Trump initially issued the “asylum ban” in November last year in direct response to the migrant caravans he used as a hot-button issue to rile up his base ahead of the mid-term elections. It aimed to temporarily ban migrants crossing into the U.S. through the southern border from seeking asylum outside “official ports of entry.”

Well, District Judge Randolph Moss proved he isn’t having any of that nonsense and pushed back on the Trump administration’s illegal policy in his response. “Aliens have a statutory right to seek asylum regardless of whether they enter the United States at a designated port of entry, and defendants may not extinguish that statutory right by regulation or proclamation.”

When the ban was initially proposed last year, another federal judge blocked the administration from being able to enforce the ban — but that didn’t stop it from having an effect on migrants, since it was only able to be blocked through December of 2018 after the Trump administration appealed the ruling.

Recently, the administration has expanded its policy of requiring some asylum seekers to await their immigration hearings in Mexico. This limits the number of asylum-seekers who can enter a port of entry for processing, and has dramatically limited the ability of Central American migrants to claim asylum once they enter the United States via Mexico. As of this summer, the policy was a near-total ban on asylum-seeking.

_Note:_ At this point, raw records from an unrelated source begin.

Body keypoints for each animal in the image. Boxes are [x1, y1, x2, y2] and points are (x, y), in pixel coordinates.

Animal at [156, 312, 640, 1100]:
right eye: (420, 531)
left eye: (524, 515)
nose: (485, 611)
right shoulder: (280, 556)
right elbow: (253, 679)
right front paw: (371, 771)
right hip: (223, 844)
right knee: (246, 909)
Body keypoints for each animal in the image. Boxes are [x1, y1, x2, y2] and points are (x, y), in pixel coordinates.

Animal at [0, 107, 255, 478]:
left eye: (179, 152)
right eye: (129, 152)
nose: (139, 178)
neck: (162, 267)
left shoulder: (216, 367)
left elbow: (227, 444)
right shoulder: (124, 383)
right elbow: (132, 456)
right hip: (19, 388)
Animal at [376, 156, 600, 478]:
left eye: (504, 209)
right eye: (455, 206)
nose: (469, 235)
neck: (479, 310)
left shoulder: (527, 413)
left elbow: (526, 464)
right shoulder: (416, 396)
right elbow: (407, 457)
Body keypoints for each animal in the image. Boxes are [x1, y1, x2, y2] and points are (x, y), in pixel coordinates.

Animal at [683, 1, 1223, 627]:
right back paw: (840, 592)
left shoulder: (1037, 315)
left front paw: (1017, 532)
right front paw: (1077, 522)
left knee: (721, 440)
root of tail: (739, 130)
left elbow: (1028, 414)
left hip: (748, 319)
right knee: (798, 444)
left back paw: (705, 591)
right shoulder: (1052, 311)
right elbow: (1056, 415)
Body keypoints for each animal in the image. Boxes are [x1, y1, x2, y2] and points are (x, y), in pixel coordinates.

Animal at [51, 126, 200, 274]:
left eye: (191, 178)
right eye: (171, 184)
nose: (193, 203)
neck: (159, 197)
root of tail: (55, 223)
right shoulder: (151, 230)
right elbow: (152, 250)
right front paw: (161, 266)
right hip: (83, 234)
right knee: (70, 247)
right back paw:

Which is as racist as it is unconstitutional.

“Today’s decision is a big deal for what it portends — that the administration’s new asylum policy is likely to be wiped off the books,” said Steve Vladeck, professor at the University of Texas School of Law, tells CNN. “But its practical impact will be more modest, because the policy was already on hold thanks to a nationwide injunction against it from a California court — one that the Supreme Court, by a 5-4 vote, refused to stay last December.”

The Trump administration has taken a number of measures to curtail asylum seekers, saying a majority of claims are “fraudulent.” Immigrant rights advocates are pleased with the latest decision, seeing it as a resounding defeat for the Trump administration that will save lives.

“This decision is significant not only for the bona fide refugees who would have otherwise been denied the right to seek asylum under the illegal rule, but it gives us hope that future attacks on asylum-seekers will meet the same fate,” Keren Zwick of the National Immigrant Justice Center says.